Obsessive-Compulsive Disorder (OCD)

Obsessive-Compulsive Disorder (OCD) co-morbid to Tourette's can be treated with clomipramine, a tricyclic antidepressant, and SSRIs, a class of antidepressants including fluoxetine, sertraline, paroxetine, fluvoxamine, and escitalopram.

Behavioral treatments

Habit reversal training (HRT), massed negative practice, biofeedback, relaxation, hypnosis and other behavioral approaches are proposed as alternative treatments of tics, but few have been well assessed. Relaxation techniques, such as exercise, yoga or meditation, may be useful in relieving stress that may aggravate tics, but the majority of behavioral interventions (such as relaxation training and biofeedback, with the exception of habit reversal) have not been systematically evaluated and are not proven therapies for Tourette's.

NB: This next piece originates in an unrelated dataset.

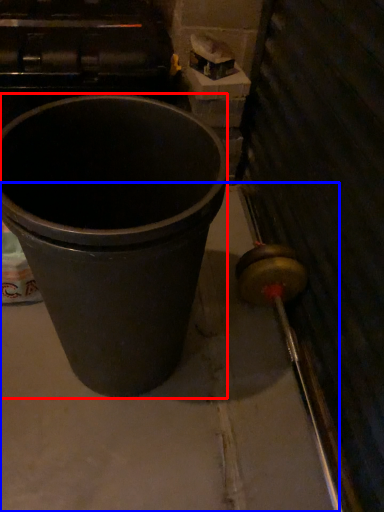
Question: Which object is further to the camera taking this photo, waste container (highlighted by a red box) or concrete (highlighted by a blue box)?

Choices:
 (A) waste container
 (B) concrete

Answer: (B)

There is increasing evidence supporting the use of HRT in the treatment of tics; a 2013 systematic review (Dutta, Cavanna) found evidence that HRT reduced tic severity in children and adults, but also identified methodological limitations in all studies, and said that more specialists need to be better trained to administer HRT so that better large-scale studies can be conducted.

Cognitive Behavioral Therapy (CBT) is a useful treatment when OCD is present.

Dietary

Caffeine may trigger an exacerbation of tics in some children, so they are advised to limit its consumption.

Experimental treatments

Complementary and alternative medicine approaches, such as dietary modification, allergy testing and allergen control, and neurofeedback, have popular appeal, but no role has been proven for any of these in the treatment of Tourette syndrome. While a balanced diet may aid in overall health, and avoidance of caffeine may help minimize tics for some children, no particular diet or alternative therapy (vitamin or diet) is supported by scientific evidence. Regular exercise can help reduce stress and improve a child's sense of accomplishment and self-esteem, but the effect of exercise on symptoms remains unstudied.

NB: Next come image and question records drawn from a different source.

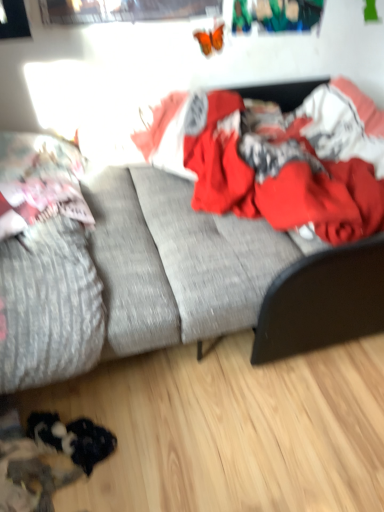
Question: Is fluffy pink pillow at left situated inside textured gray mattress at left or outside?

Choices:
 (A) outside
 (B) inside

Answer: (B)

Question: Based on their sizes in the image, would you say fluffy pink pillow at left is bigger or smaller than textured gray mattress at left?

Choices:
 (A) small
 (B) big

Answer: (A)

Question: Considering the real-world distances, which object is closest to the fluffy pink pillow at left?

Choices:
 (A) textured gray couch at center
 (B) red cotton blanket at center
 (C) textured gray mattress at left

Answer: (C)

Question: Considering the real-world distances, which object is closest to the fluffy pink pillow at left?

Choices:
 (A) textured gray mattress at left
 (B) red cotton blanket at center
 (C) textured gray couch at center

Answer: (A)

Administration of nicotine via transdermal patches was found beneficial, in preliminary case studies, but these effects were not reproduced in well-controlled trials several years later. Studies of nicotine derivatives (mecamylamine, inversine) also showed that they were not effective as a single therapy for the symptoms of Tourette's. Two small, controlled studies have found that capsules of tetrahydrocannabinol (THC), the main psychoactive ingredient of cannabis, helped reduce tics. More research is needed to confirm this low-quality evidence for the effects of THC.

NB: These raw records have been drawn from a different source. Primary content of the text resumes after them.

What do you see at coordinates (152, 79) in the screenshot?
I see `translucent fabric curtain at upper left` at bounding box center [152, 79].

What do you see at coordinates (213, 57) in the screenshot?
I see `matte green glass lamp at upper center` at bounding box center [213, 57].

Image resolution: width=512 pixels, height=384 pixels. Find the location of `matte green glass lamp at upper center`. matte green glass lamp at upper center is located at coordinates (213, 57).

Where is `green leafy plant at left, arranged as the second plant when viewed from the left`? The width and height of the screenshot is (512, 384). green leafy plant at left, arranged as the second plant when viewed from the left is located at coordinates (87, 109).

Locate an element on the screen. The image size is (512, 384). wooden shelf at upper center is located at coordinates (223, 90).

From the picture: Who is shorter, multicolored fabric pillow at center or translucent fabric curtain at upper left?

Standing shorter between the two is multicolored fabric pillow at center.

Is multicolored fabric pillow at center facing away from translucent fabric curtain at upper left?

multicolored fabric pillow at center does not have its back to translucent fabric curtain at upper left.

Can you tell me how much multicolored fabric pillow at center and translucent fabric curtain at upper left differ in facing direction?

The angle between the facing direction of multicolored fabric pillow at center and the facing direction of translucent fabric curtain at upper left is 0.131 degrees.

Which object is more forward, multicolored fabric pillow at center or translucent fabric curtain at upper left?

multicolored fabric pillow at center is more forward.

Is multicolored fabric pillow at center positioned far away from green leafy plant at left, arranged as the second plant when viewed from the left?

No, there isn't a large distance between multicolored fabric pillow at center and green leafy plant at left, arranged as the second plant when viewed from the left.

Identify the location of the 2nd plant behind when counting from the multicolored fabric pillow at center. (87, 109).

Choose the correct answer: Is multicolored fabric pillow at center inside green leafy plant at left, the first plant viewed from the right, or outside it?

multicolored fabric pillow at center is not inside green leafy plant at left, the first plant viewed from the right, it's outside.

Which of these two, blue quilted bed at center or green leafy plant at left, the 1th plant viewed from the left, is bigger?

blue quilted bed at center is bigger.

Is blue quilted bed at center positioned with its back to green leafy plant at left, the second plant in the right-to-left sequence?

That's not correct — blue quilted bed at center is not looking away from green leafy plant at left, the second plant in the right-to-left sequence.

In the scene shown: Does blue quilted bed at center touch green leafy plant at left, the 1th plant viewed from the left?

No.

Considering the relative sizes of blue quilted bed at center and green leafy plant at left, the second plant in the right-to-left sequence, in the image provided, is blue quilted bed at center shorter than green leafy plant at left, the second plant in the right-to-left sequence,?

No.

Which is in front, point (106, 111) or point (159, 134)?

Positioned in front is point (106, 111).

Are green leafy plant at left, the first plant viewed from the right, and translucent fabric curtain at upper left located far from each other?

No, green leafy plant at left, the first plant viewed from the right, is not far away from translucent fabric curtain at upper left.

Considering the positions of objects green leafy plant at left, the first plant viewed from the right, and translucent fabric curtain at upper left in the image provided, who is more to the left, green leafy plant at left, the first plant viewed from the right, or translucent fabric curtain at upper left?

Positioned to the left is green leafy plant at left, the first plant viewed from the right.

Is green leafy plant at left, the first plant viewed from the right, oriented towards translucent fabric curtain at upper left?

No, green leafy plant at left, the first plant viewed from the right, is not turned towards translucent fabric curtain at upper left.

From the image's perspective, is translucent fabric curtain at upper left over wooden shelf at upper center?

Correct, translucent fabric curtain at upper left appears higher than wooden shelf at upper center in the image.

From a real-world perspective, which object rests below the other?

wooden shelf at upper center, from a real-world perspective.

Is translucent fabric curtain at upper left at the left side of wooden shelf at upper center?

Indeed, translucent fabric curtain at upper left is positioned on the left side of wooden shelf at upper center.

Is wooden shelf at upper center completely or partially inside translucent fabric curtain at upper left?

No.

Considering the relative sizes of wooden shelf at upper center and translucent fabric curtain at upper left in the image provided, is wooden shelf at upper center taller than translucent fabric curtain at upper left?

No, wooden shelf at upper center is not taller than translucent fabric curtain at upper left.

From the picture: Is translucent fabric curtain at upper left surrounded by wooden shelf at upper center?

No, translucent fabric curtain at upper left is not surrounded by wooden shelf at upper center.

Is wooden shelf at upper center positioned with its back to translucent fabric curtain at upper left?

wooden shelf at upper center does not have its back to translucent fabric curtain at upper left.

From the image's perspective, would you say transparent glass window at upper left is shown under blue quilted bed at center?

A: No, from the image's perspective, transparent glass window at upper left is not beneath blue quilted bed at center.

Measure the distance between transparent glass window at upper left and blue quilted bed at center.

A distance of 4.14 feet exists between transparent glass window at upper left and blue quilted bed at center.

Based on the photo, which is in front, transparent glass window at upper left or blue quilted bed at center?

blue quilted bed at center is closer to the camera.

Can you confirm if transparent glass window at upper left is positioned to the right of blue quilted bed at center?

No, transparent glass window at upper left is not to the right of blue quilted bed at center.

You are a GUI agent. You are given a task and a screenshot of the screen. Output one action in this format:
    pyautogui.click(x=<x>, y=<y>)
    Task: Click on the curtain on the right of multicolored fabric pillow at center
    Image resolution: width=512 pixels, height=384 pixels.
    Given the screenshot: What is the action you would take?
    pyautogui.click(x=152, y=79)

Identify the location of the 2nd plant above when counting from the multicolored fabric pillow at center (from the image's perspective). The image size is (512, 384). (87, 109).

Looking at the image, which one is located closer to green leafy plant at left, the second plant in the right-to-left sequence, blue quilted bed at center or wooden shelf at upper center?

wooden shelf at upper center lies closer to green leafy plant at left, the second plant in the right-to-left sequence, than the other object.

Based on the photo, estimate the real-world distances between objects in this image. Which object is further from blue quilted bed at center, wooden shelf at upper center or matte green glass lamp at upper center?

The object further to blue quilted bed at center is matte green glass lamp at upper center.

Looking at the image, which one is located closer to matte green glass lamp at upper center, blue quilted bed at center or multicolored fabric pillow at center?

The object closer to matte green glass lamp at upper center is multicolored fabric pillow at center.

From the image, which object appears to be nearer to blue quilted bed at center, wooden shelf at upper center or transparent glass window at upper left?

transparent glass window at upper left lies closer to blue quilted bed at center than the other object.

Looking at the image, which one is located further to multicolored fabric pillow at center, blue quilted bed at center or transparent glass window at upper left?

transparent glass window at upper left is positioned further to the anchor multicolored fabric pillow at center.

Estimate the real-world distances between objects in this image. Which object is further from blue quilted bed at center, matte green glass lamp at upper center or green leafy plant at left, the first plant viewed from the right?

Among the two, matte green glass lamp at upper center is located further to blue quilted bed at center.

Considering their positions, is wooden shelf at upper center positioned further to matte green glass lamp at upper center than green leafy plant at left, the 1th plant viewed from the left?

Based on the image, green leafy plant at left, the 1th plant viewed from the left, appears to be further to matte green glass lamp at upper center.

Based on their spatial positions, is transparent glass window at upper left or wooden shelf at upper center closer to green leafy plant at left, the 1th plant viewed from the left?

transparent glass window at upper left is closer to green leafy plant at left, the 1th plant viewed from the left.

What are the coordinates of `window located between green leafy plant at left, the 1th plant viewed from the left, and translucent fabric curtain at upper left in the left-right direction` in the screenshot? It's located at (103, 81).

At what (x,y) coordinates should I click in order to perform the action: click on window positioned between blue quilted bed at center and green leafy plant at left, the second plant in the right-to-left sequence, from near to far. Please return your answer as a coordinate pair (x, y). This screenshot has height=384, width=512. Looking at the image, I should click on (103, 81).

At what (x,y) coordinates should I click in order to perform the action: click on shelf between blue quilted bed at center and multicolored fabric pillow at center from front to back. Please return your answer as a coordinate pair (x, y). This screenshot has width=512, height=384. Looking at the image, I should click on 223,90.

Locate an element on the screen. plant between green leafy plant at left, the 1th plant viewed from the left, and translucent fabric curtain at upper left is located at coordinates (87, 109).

Deep brain stimulation has been used to treat adults with severe Tourette's that does not respond to conventional treatment, but is regarded as an experimental and dangerous procedure that is unlikely to become widespread. The procedure is well tolerated, but complications include "short battery life, abrupt symptom worsening upon cessation of stimulation, hypomanic or manic conversion, and the significant time and effort involved in optimizing stimulation parameters". As of 2006, there were five reports in patients with TS; all experienced reduction in tics and the disappearance of obsessive-compulsive behaviors. Robertson reports that DBS had been used on 55 adults as of 2011, remains an experimental treatment, and "should only be conducted by experienced functional neurosurgeons operating in centres which also have a dedicated Tourette syndrome clinic". According to Malone et al (2006), "Only patients with severe, debilitating, and treatment-refractory illness should be considered; while those with severe personality disorders and substance abuse problems should be excluded." Du et al (2010) say that "As an invasive therapy, DBS is currently only advisable for severely affected, treatment-refractory TS adults". Singer (2011) says that "pending determination of patient selection criteria and the outcome of carefully controlled clinical trials, a cautious approach is recommended". Viswanathan A et al (2012) say that DBS should be used in patients with "severe functional impairment that can not be managed medically".